When it comes to cars, whether it is a buyer’s or seller’s market, research shows African Americans often come out cheated in the rinse. Car dealers often work with third-party lenders, such as banks or credit unions, to provide financing options to consumers. Once that “indirect” lender offers the car dealer an interest rate on an auto loan, the dealer is allowed to markup that rate to the buyer for additional compensation.
The auto industry, according to a 2013 report continues to bait minority borrowers and offer them the costliest car loans, a development that threatens to exacerbate the economic distress in some Black and Hispanic neighborhoods. The practice, called reverse-redlining, further abuses the most vulnerable Americans through predatory lending.
On loans made through the dealership, the dealer can markup the interest rate above the consumer’s creditworthiness. This interest rate markup, also known as “dealer reserve” or “dealer participation,” is described by dealers as the way they are compensated for time spent putting a financing deal together.
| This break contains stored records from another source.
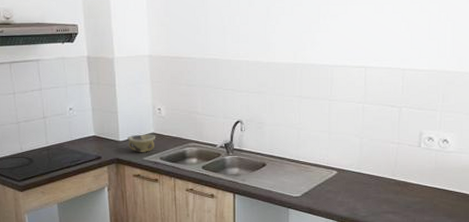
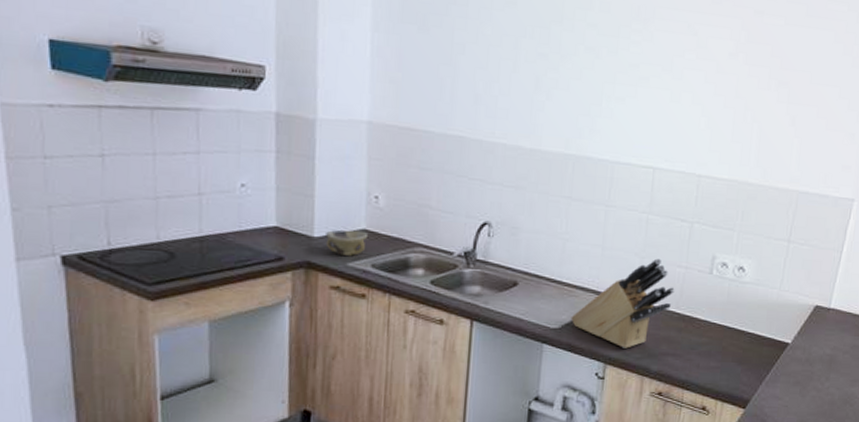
knife block: none [308,138,390,209] -> present [571,258,675,349]

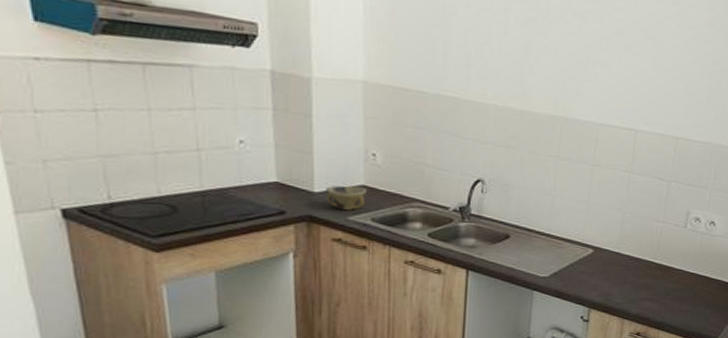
knife block: present [571,258,675,349] -> none [558,213,653,295]

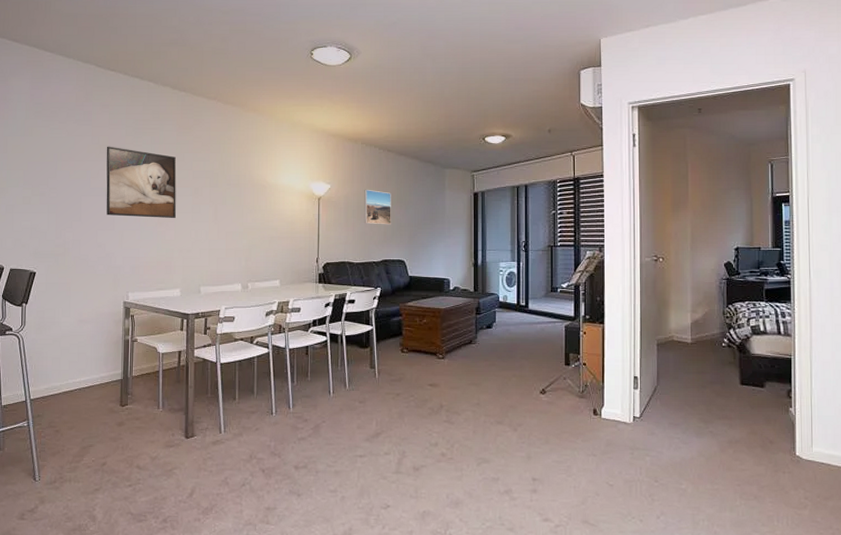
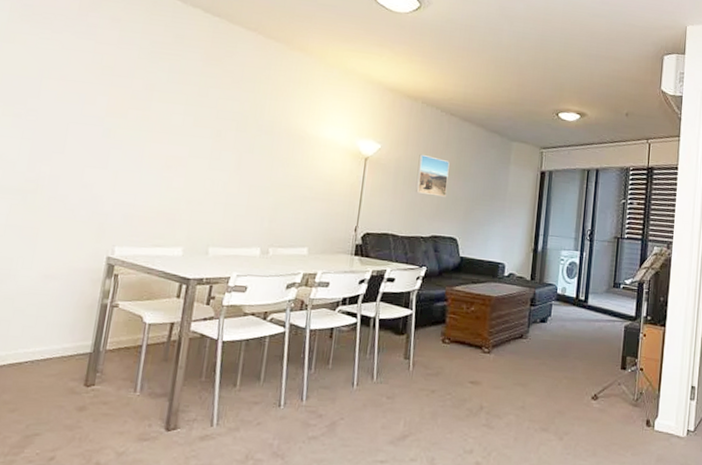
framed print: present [106,146,177,219] -> none [99,67,198,164]

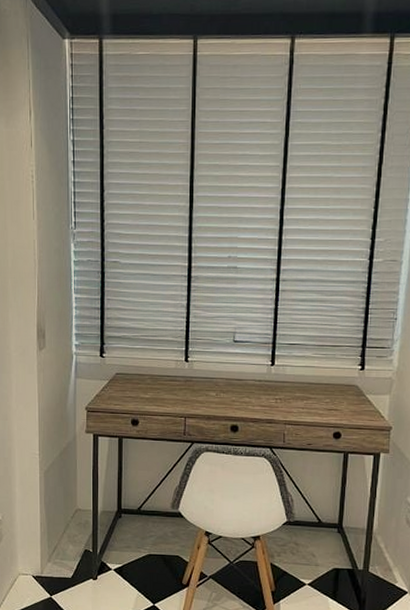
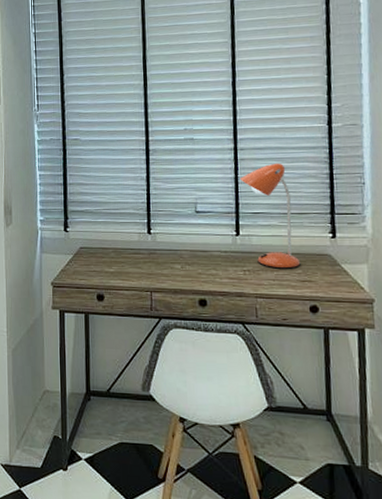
desk lamp: none [280,295,329,398] -> present [240,163,301,269]

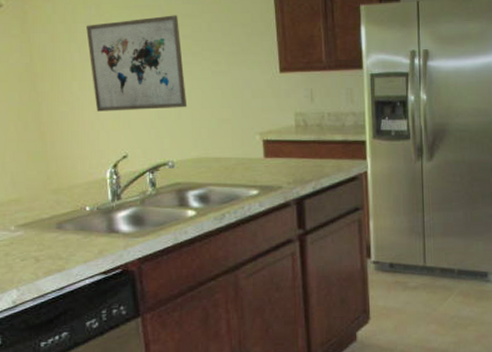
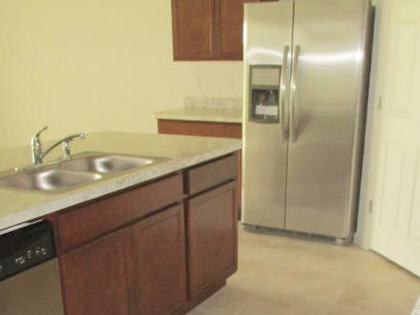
wall art: present [86,15,187,112] -> none [14,7,96,90]

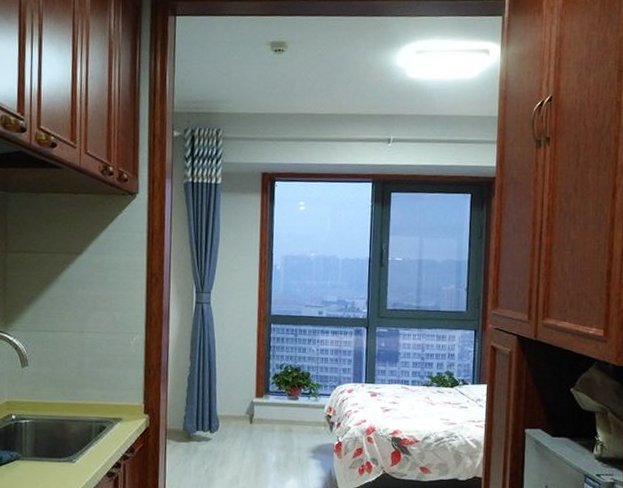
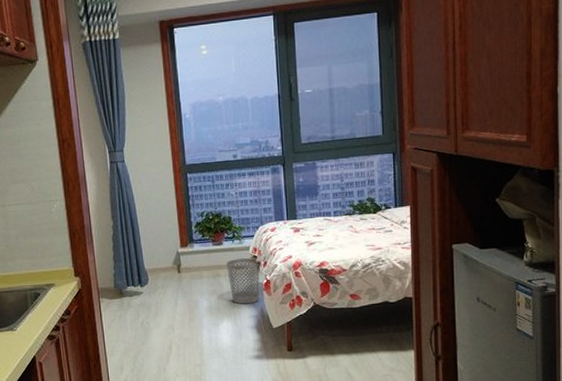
wastebasket: none [299,416,333,464] -> present [226,258,260,304]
However, since consumers usually do not know what they can actually qualify for, the markup is often a hidden cost to the consumer.
The report found that in more than 60 percent of the cases, the nonwhite individuals who were more qualified than their white counterparts were given more costly options. As a result, people of color who faced discrimination paid an average of $2,662 more over the length of their loans.
In one instance, Ally Bank charged more than 235,000 minority borrowers higher interest rates for auto loans between 2011 and 2013. The bank was subsequently ordered to pay $80 million in damages to harmed African American, Latin, and Asian and Pacific Islander borrowers and $18 million in penalties.
Legislation introduced in 2013 was later rescinded under the Trump administration, returning car buyers to either an unleveled playing field or one with hidden and costly pitfalls.
Delvin Davis of the Center for Responsible Lending, a nonprofit research and advocacy group for consumers, conducted the auto lending research. The author of “Non-Negotiable: Negotiation Doesn’t Help African Americans and Latinos on Dealer-Financed Car Loans” said Black and Latino purchasers often get hoodwinked into costly additions and overcharged.
“People of color are more likely to have the dealer indicate they are getting the ‘best rate available,’ and be told that add-ons are mandatory purchases. In addition, people of color are more likely to be unaware of dealer interest rate markups,” Davis said. “These three factors are also associated with higher delinquency rates, and therefore a greater chance of losing the car through repossession.”
Like the old adage of an educated consumer being the best customer, Davis advises Black and Latino consumers to use their banks or credit unions to obtain pre-approved auto loans before visiting a car showroom. He also suggests avoiding unnecessary “add-ons” including extended warranties, which may be cheaper when purchased from a third party.
“Once you have that approval, you’re basically taking that check to the dealership and it can become a good negotiation chip that you can use,” Davis said. “It’s incumbent on the consumer to make sure you realize everything that’s in your contract and don’t be afraid to ask questions.”